Since this is generally a place of discussion, I thought I'd reach out here to see if there was any interest in giving feedback to my debut novel.
Here's the scoop:
Paradise Point tells the whimsical and thought-provoking tale of the Painter, who is mysteriously transported from Renaissance Italy to the modern world of the 21st century. Tasked with painting the portrait of the enigmatic Bookmaker, the Painter is shocked to find a society consumed by digital devices, leading its people to disconnect from nature, creativity, and their own senses. With the help of the Poet and the Bookmaker, the Painter embarks on a mission to rekindle wonder, imagination, and human connection.
Set in the vibrant, quirky community of Paradise Point on the California coast, the novel unfolds through a series of interconnected stories and memorable characters, reminiscent of John Steinbeck’s Cannery Row. Along the way, readers meet colorful figures like Myra Dukes, Saul Crinkle, Krishna Singh, and Balso Thomas Francis Snell, whose personal dilemmas add layers of humor, mystery, and heart to the narrative.

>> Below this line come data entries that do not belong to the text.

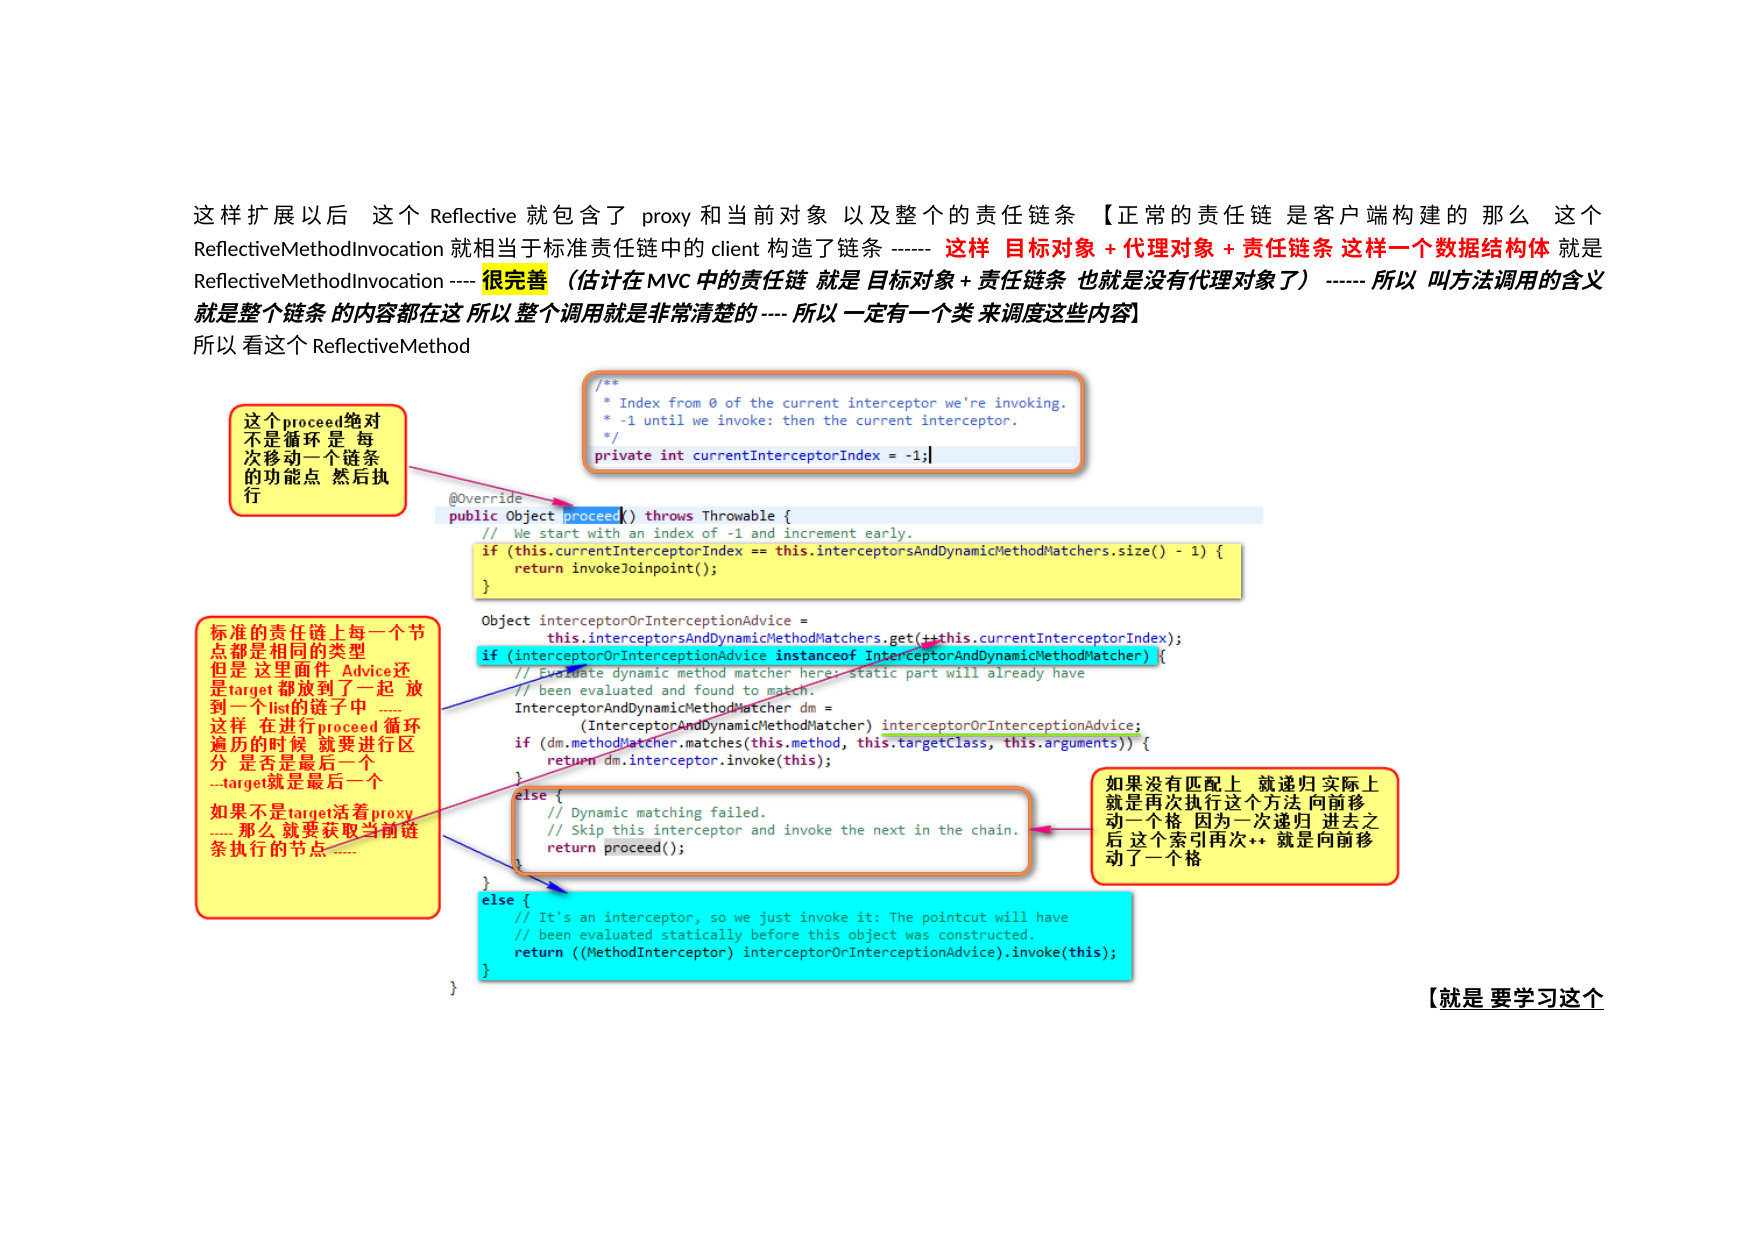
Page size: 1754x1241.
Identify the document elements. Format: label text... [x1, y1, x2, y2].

text 所以 看这个ReflectiveMethod [194, 328, 1604, 360]
picture [193, 360, 1417, 1007]
text 这样扩展以后 这个Reflective就包含了 proxy和当前对象 以及整个的责任链条 【正常的责任链 是客户端构建的 那么 这个ReflectiveMethodInvocation就相当于标准责任链中的client 构造了链条 ------ 这样 目标对象 + 代理对象 + 责任链条 这样一个数据结构体 就是ReflectiveMethodInvocation ---- 很完善 （估计在MVC中的责任链 就是 目标对象 + 责任链条 也就是没有代理对象了） ------ 所以 叫方法调用的含义 就是整个链条 的内容都在这 所以 整个调用就是非常清楚的 ---- 所以 一定有一个类 来调度这些内容】 [194, 198, 1604, 328]
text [194, 360, 1604, 1043]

As these characters’ lives intersect, the story explores the fine line between progress and disconnection, creativity and destruction—leading to unexpected chaos and a journey that unravels with each rhythmic, poetic turn of the page.
Please let me know if you're interested and I could get a copy to you.
A bit about myself:
I was raised in Southern California and now reside in Omaha, Nebraska, where I write, design, and bind my books at a third-generation book bindery. I cut my teeth in marketing for the action sports industry until I turned the page towards literature. I’ve worked in publishing, journalism, and copywriting.
During the COVID lockdowns, I bought a 1980 Dodge campervan and drove 15,000 miles around the country with a photographer in a journalistic endeavor called "roadhumans" on Instagram.
I’ve written multiple collections of poetry, a novella (Berringer: A Hardboiled Quixote), two works of creative nonfiction (Good Morning Wednesday, & OM . . . AHA!), and handmade 50 box sets of rhetorical compendiums called Rhetoric: a perspective (a sort of Oblique Strategies for writers).
My children’s book A WE THING (illustrated by Charles Bailey) appeared on Episode #6 of a local network show in Omaha called Mister K’s Clubhouse.